The Magpie Approach to Gender Equity
Committee for the Preservation of Women and Education

In his budget submission for 1994-95 and 1995-96, the Dean of the College of Education, University of Saskatchewan, has proposed the deletion of the "Women and Education" position in the Department of Educational Foundations, at the end of the academic year 1994-95. The deletion of this position will effectively silence feminist research and teaching at the College of Education. That this deletion was announced the same year that was designated the year of feminist pedagogy at the University of Saskatchewan (1993) was perhaps an unintended irony.

The deletion of this position will effectively silence feminist research and teaching at the College of Education.

According to the Dean, "With the deletion of the EDFTD 1 (Women in [sic] Education) position, the field of study would be discontinued in the Department of Educational Foundations. Since the Department of Women [sic] and Gender Studies is to be expanded, since gender issues are to be addressed in various courses in the College, and since several new faculty members with some expertise in the area have been hired in the past three years, there is a 'safety net' for the preservation of this field of study" (Murray P. Scharf, October 1993).

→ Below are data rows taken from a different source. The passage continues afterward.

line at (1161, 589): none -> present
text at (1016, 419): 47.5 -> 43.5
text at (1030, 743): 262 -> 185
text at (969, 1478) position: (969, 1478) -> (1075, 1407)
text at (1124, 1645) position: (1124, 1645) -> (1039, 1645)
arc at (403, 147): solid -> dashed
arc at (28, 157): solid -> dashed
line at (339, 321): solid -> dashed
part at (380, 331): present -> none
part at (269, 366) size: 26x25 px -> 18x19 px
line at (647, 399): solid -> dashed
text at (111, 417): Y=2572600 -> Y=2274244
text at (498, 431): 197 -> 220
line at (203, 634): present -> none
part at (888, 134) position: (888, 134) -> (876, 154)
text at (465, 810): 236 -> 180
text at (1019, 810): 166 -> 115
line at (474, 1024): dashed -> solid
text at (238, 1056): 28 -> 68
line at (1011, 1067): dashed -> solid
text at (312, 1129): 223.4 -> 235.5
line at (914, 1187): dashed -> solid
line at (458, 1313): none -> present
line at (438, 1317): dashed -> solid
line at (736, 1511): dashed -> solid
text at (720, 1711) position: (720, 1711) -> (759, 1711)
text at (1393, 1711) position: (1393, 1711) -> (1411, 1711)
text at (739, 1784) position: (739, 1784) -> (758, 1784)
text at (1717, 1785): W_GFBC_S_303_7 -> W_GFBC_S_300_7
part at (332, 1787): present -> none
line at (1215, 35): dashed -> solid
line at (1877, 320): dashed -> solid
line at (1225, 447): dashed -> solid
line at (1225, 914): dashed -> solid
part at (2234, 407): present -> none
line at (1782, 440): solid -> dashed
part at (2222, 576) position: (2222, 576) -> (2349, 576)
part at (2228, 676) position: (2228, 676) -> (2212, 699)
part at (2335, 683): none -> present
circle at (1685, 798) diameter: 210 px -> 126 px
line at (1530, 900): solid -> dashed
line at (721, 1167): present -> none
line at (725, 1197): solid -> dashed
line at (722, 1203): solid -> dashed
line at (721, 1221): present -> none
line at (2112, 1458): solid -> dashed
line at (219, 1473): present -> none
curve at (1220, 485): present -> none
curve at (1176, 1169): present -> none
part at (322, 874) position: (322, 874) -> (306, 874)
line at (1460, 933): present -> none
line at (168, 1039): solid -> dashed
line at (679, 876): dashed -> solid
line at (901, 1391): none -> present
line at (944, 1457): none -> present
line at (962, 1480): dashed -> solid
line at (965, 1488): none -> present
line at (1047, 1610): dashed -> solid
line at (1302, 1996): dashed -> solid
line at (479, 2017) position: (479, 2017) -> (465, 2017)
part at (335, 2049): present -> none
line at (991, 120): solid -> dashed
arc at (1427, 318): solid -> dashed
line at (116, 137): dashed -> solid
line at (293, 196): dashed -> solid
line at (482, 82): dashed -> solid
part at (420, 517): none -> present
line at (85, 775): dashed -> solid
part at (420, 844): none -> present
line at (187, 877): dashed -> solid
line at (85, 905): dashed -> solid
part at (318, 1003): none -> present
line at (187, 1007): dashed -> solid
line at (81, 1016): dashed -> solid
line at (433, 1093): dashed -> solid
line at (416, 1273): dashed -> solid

The position, as Professor Emerita Irene A. Poelzer has developed it for over twenty years, is unique in the College of Education in that it provides two courses where undergraduate students are able to explore the sociological, historical, and ideological dimensions of gender inequity, a particularly important study in the context of an institution which prepares mainly women for a profession administered mainly by men. In these courses, students examine gender inequity within the teaching profession, its historical roots, and its changing character. Future educators are encouraged to develop teaching styles that avoid perpetuating sexism and that promote the fullest development of girls' and women's potential.

Other courses within the College do not offer, not can they be reasonably expected to offer, this type of in-depth investigation and reflection. Students in these classes, both male and female, commonly express their appreciation for the course in comments similar to this one: "As [someone] who will soon be responsible for the development of students' minds, I feel I would have been short-changed if I hadn't taken a course like this."